---------- Extract ----------

Standardized on OpenTelemetry and New Relic to eliminate context switching across tools
Migrated 300+ microservices in weeks using automated PRs via Turbolift
Teams reduced telemetry costs by 90% using smart sampling on 2M spans/second
Created Observability Ambassadors program to drive cultural adoption across teams
Shifted SLOs from API metrics to actual user experience signals

Critical Insight

Skyscanner transformed observability from a technical burden into a sociotechnical tool that connects 110M travelers to 1,200+ partners with data-driven confidence.

The secret weapon that made adoption stick wasn't technical at all (it involved gamifying system debugging with the OpenTelemetry Demo).

About This Article

Problem

Skyscanner's monitoring setup was scattered across different vendors for RUM, tracing, and synthetics, plus internal systems running OpenTSDB, Prometheus, and ELK. Engineers couldn't easily connect signals across services, which made the whole system harder to work with.

---------- Data section ----------

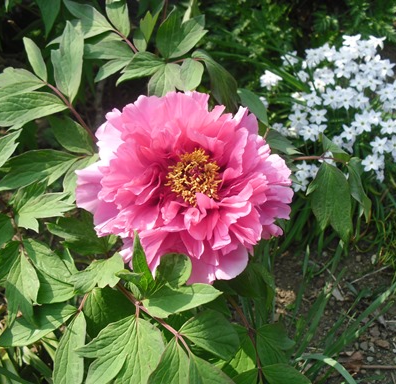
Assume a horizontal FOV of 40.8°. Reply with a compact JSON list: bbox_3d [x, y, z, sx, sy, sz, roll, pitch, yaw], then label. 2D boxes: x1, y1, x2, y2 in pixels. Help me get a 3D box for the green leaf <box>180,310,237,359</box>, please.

----------

* **Assigned task A**:
Which tool produced the automated PRs used to migrate the microservices, according to the Skyscanner observability extract?
* **Assigned task B**:
Carry on the Skyscanner observability extract from its final sentence.

* **Answer section A**:
Turbolift

* **Answer section B**:
Solution

Skyscanner moved to OpenTelemetry APIs and semantic conventions for traces, metrics, logs, and baggage. They set up a centralized Collector Gateway that sends data via the standard OTLP protocol to New Relic as their single backend.

Impact

With smart sampling strategies on distributed traces, Skyscanner now stores just 4% of their 2M spans and 80K traces per second while keeping full debugging capability. This cut their telemetry costs by over 90%.